California law requires an accident report to be filed with the state police department and the Department of Motor Vehicles (DMV). Failing to do so means losing information that could be incredibly valuable to your claim and could result in a legal offense that carries financial penalties and jail time.
State law requires you to file this report if you are involved in a collision that resulted in injury, property damage, or death to the driver or passenger. Although you can file in person, a legal representative (in this case, your attorney or insurance agent) can file your accident report if it involves:
- Damage to your property greater than $1,000
- Injuries to the driver or one or more passengers
- Death of any of the parties involved in the accident
Along with a detailed statement of damages, your report must present the following information:
- The date, time, and location in which the accident occurred
- The total number of vehicles involved in the collision
- The contact details, vehicle, and insurance of the complaining party and the accused
If the accident results in the death or injury of any passengers, you must also include their names and addresses and detailed descriptions of the injuries or property damage they suffered.
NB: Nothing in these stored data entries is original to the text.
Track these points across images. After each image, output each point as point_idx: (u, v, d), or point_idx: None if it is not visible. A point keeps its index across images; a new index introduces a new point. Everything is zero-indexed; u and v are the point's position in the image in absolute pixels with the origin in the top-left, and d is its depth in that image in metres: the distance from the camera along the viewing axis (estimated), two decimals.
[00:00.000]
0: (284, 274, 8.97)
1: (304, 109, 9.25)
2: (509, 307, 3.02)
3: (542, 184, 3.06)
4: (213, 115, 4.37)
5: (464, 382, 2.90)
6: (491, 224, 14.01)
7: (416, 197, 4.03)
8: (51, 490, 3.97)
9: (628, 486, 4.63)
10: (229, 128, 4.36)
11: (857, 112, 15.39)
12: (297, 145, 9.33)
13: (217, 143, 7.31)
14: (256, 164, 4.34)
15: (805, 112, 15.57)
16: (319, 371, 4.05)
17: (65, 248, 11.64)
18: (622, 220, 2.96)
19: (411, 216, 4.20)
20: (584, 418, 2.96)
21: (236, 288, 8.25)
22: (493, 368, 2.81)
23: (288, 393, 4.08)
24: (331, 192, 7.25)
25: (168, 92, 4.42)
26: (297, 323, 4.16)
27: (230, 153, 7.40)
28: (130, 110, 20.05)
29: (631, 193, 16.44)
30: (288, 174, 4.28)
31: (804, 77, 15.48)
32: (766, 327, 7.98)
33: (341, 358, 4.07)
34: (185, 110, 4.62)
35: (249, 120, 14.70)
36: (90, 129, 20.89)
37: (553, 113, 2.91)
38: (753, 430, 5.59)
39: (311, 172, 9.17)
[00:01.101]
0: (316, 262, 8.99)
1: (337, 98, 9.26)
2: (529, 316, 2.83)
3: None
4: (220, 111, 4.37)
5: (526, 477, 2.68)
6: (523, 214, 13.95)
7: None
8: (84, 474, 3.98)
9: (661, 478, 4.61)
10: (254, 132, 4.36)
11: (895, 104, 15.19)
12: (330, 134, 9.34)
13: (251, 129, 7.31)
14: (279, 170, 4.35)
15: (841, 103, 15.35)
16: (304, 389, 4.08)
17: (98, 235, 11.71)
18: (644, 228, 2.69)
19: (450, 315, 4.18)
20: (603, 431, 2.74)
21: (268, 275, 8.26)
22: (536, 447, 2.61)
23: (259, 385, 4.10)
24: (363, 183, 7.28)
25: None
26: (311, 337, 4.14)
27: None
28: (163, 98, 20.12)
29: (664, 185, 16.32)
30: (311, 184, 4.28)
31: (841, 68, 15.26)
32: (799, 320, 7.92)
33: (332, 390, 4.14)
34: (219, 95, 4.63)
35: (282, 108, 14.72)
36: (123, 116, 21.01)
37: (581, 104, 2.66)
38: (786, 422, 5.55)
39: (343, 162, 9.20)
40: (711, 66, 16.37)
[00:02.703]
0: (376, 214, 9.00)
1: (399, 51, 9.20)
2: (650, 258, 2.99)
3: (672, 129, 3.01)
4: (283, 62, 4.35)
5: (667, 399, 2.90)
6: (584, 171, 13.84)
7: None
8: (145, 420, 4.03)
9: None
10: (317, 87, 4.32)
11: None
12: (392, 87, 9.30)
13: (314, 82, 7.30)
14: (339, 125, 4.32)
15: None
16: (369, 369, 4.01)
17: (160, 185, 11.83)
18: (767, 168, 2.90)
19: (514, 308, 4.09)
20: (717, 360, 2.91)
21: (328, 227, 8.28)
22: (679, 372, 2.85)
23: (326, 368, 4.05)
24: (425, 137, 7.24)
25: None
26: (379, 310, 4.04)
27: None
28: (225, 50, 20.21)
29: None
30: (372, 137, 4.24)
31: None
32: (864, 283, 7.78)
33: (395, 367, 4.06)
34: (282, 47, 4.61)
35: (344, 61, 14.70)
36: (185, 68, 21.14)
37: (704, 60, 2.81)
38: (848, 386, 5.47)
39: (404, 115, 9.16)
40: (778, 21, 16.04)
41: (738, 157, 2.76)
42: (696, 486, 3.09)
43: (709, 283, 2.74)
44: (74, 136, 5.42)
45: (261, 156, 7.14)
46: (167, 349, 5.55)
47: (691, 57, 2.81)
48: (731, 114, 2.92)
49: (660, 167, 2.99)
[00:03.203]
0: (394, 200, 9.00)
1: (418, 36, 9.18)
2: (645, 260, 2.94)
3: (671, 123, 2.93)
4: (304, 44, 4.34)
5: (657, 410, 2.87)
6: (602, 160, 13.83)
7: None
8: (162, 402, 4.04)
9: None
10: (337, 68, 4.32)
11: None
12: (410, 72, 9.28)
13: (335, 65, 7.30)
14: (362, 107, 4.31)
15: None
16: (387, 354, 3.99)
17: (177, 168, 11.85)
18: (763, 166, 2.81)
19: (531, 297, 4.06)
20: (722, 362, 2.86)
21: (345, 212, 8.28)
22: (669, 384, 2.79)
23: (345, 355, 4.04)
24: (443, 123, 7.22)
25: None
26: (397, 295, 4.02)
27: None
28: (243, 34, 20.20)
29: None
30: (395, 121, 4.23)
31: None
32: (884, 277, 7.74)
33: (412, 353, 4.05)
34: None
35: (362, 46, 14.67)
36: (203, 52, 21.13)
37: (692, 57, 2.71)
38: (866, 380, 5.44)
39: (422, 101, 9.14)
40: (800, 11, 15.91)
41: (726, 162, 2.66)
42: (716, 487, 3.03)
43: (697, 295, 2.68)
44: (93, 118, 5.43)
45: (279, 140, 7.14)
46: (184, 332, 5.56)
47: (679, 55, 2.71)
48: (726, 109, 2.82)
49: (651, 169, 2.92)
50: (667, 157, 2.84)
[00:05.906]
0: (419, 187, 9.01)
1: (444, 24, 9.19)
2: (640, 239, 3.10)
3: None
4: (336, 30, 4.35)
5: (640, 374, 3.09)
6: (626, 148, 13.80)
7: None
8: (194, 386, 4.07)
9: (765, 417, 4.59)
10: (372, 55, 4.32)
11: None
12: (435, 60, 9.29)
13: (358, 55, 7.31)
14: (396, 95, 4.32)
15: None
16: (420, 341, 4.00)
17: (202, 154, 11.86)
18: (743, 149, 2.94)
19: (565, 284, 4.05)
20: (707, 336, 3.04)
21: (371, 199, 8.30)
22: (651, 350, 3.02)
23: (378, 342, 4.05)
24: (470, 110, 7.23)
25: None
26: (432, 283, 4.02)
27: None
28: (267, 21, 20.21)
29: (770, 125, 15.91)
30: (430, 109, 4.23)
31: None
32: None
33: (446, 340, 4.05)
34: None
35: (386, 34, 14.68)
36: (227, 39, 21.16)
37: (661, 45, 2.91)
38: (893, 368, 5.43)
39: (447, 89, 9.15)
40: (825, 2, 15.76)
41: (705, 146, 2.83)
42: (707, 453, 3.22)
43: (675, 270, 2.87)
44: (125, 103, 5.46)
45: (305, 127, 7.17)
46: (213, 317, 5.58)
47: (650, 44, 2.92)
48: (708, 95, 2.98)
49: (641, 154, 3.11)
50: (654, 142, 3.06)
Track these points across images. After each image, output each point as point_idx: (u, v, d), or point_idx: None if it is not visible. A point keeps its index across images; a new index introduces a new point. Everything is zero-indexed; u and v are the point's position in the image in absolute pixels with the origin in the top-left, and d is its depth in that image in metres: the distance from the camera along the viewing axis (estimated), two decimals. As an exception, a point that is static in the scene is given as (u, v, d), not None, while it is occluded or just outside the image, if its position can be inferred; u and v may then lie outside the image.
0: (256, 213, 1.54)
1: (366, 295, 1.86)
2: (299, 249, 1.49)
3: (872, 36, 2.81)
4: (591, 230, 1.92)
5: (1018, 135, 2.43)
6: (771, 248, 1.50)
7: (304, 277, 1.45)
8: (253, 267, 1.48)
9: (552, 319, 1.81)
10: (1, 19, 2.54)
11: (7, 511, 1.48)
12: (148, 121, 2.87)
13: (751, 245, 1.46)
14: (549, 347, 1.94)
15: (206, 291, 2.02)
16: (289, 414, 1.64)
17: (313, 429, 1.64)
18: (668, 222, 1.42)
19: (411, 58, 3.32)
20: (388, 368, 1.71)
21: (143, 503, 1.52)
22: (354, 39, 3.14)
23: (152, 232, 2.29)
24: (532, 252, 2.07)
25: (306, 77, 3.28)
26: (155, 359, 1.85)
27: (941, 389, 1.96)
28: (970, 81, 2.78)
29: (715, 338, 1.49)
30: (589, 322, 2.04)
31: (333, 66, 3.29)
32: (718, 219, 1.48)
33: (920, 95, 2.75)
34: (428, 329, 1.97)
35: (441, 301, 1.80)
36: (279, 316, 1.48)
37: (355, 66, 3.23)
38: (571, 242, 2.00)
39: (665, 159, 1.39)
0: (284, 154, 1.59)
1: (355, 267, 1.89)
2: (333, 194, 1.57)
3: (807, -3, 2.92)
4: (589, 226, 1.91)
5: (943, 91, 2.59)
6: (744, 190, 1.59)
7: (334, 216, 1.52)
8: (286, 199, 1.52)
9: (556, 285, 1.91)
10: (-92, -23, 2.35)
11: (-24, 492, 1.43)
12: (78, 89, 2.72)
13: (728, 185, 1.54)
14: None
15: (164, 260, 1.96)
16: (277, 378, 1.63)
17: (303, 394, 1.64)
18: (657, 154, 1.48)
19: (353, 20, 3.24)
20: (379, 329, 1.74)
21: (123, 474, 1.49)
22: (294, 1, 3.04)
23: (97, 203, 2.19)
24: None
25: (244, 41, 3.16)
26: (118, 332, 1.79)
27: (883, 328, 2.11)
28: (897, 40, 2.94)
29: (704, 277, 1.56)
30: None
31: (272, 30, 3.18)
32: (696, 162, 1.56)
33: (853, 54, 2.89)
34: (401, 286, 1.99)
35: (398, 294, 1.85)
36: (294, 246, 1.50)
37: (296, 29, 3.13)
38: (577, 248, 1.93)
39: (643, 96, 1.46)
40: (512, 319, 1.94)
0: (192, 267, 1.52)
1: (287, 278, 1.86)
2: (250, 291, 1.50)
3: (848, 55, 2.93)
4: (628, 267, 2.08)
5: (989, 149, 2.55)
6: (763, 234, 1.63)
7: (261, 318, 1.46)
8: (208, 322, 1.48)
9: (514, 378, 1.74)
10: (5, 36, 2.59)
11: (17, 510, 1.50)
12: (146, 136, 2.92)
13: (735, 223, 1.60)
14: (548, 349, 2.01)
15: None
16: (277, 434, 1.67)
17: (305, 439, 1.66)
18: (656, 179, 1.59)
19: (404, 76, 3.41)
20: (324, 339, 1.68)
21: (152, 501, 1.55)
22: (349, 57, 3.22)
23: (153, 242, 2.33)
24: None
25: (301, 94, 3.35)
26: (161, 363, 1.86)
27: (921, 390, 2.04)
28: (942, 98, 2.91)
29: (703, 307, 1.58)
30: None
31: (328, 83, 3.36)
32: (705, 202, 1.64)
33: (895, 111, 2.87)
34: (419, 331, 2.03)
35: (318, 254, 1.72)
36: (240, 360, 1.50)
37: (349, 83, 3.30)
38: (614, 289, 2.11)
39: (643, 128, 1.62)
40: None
After reporting your accident, you or a licensed attorney can obtain a copy of the report by completing a CHP 190 Collision Request Form and submitting it with a photocopy of your state driver’s license, identification card, or notarized signature. This report contains factual data about your crash, such as weather conditions and forensic observations. With the help of a knowledgeable attorney, you can obtain this information to support your claim and secure your compensation.
If the affected driver cannot file the report, a passenger present at the incident may continue the process. Understanding the steps for filing an accident report helps you comply with state laws. It ensures you have evidence of your accident when negotiating your settlement with the other driver’s insurer.